Protestants, not to worry
Q: If Elena Kagan is confirmed to replace retiring Justice John Paul Stevens, the Supreme Court would for the first time in its history be without a justice belonging to America's largest religious affiliations -- the Protestant traditions. If Kagan is confirmed, six of the justices will be Roman Catholic and three will be Jewish. Should the Supreme Court be more representative of America's religious traditions? Does religion matter in the mix of experience and expertise that a president seeks in a Supreme Court nominee?
Why are we asking if the religious composition of the United States Supreme Court should be more representative of America's religious traditions, now that it is likely that for the first time in its history, the Court is likely not to have one single Protestant on board?
There will be six Catholic and three Jewish justices, should Elena Kagan's nomination go through, and some people are nervous. Why?
This nation is surely changing. Up until recently, white Anglo Saxon Protestants have enjoyed the largest numbers and have occupied the highest seats of power and influence.
But the racial and religious composition of the United States is changing, and while Protestants might still be the largest religious denomination in this country, with the number of Hispanics growing as quickly as it is, that place of prominence is likely to change soon.
I don't remember any questions coming up over the years when the Court had all Protestant men (mostly white). There was no concern, apparently, that the composition of the Court was not representative of this nation in terms of gender and race.
Roman Catholic and Jewish people, along with African Americans and women, would be and could be fairly represented by these white men, or at least that seemed to be the assumption.
It is only now, when the reality of a new day is staring this nation in the face that the issue of "fair representation" is becoming an issue, and I would suppose it will become more of an issue as time goes on. There is something very unsettling about feeling that your sitz en leben is not being lifted up, recognized, or respected.
I would suppose that the six Roman Catholics and three Jewish justices will make their decisions based on how they interpret the law, and yes, I would suppose that their interpretation of the law might be at least a bit tinged by their religious beliefs.

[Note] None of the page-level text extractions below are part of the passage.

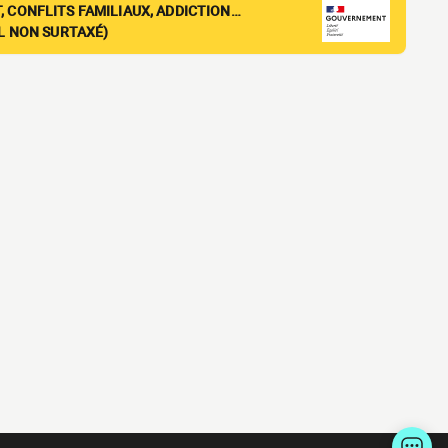
, CONFLITS FAMILIAUX, ADDICTION…
EL NON SURTAXÉ)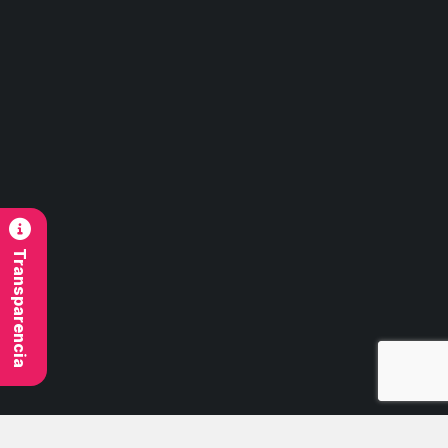
Contacto
contacto@imb.cl
Síguenos
Transparencia
© 2026 Todos Los Derechos Reservados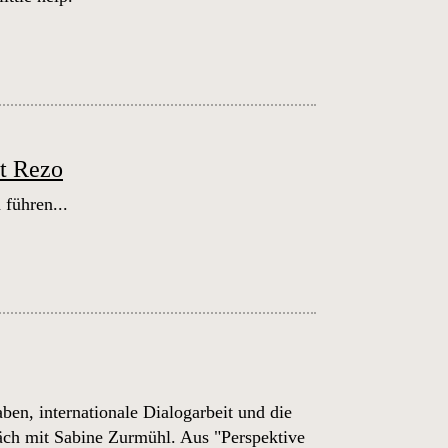
it Rezo
n führen...
n, internationale Dialogarbeit und die
äch mit Sabine Zurmühl. Aus "Perspektive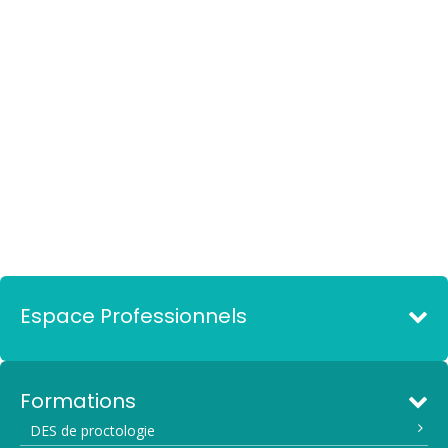
Espace Professionnels
Formations
DES de proctologie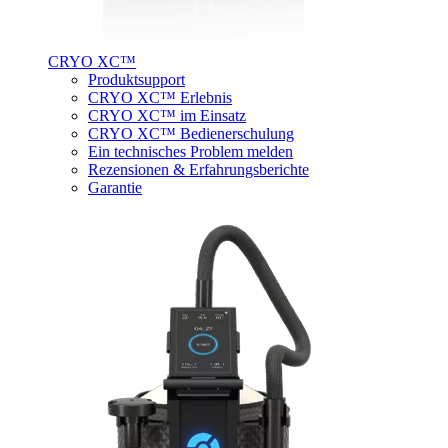
CRYO XC™
Produktsupport
CRYO XC™ Erlebnis
CRYO XC™ im Einsatz
CRYO XC™ Bedienerschulung
Ein technisches Problem melden
Rezensionen & Erfahrungsberichte
Garantie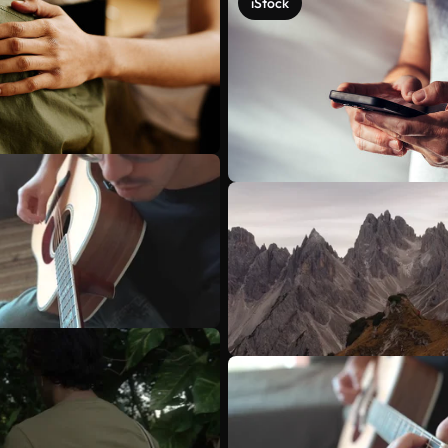
iStock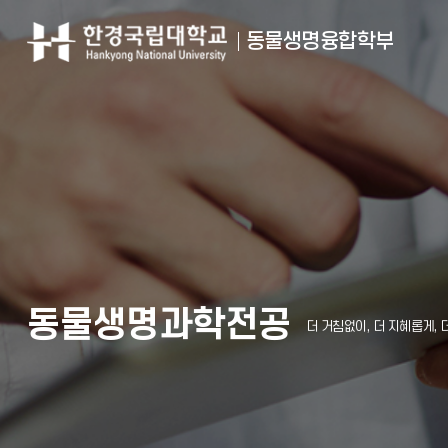
동물생명융합학부
동물생명과학전공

But then, weren't the Protestant justices influenced by their religious beliefs as well?
Protestants can be left or right leaning, but so can and so are, Roman Catholic and Jewish people as well. One's religion does not automatically define one's political position.
Interpretation of the law, no matter how one tries to deny it, is largely subjective. It has always been and always will be. And the subjectivity is as much defined by the era in which a given law is being interpreted (Revolutionary as opposed to Modern Day America), as well as by one's race, gender and religion.
In other words, there seemingly is no "one" correct definition of a given law. In the end, every justice depends on his or her intellect and education, but also on the values he or she has been taught.
What matters is that each justice is dedicated to the fairest interpretation of the law he or she can render. I am convinced that the new face of the nation's highest court will not insult the spirit of the laws they are being called to interpret, their religious affiliations notwithstanding.
Protestants made decisions for us all; the Jewish and Roman Catholic justices will do the same and the country will be all right, or maybe even better and stronger.